Tunable Properties of Novel Ga2O3 Monolayer for Electronic and Optoelectronic Applications

A novel two-dimensional (2D) Ga₂O₃ monolayer was constructed and systematically investigated by first-principles calculations. The 2D Ga₂O₃ has an asymmetric configuration with a quintuple-layer atomic structure, the same as the well-studied α-In₂Se₃, and is expected to be experimentally synthesized. The dynamic and thermodynamic calculations show excellent stability properties of this monolayer material. The relaxed Ga₂O₃ monolayer has an indirect band gap of 3.16 eV, smaller than that of β-Ga₂O₃ bulk, and shows tunable electronic and optoelectronic properties with biaxial strain engineering.
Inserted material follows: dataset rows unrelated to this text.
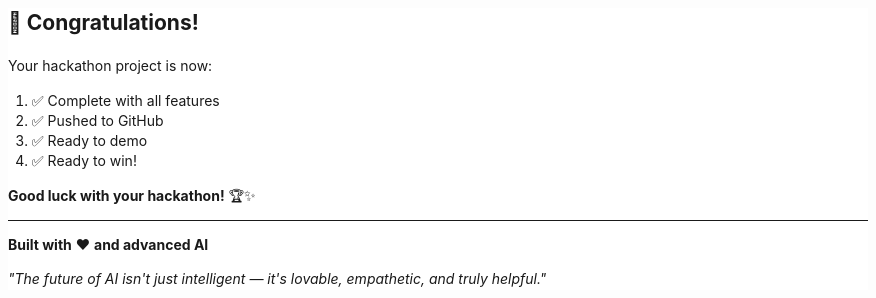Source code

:
## 🎉 Congratulations!

Your hackathon project is now:
1. ✅ Complete with all features
2. ✅ Pushed to GitHub
3. ✅ Ready to demo
4. ✅ Ready to win!

**Good luck with your hackathon!** 🏆✨

---

**Built with** ❤️ **and advanced AI**

*"The future of AI isn't just intelligent — it's lovable, empathetic, and truly helpful."*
An attractive feature is that the asymmetric configuration spontaneously introduces an intrinsic dipole and thus the electrostatic potential difference between the top and bottom surfaces of the Ga₂O₃ monolayer, which helps to separate photon-generated electrons and holes within the quintuple-layer structure. By applying compressive strain, the Ga₂O₃ monolayer can be converted to a direct band gap semiconductor with a wider gap reaching 3.5 eV. Also, enhancement of hybridization between orbitals leads to an increase of electron mobility, from the initial 5000 to 7000 cm² V^-1 s^-1. Excellent optical absorption ability is confirmed, which can be effectively tuned by strain engineering. With superior stability, as well as strain-tunable electronic properties, carrier mobility, and optical absorption, the studied novel Ga₂O₃ monolayer sheds light on low-dimensional electronic and optoelectronic device applications.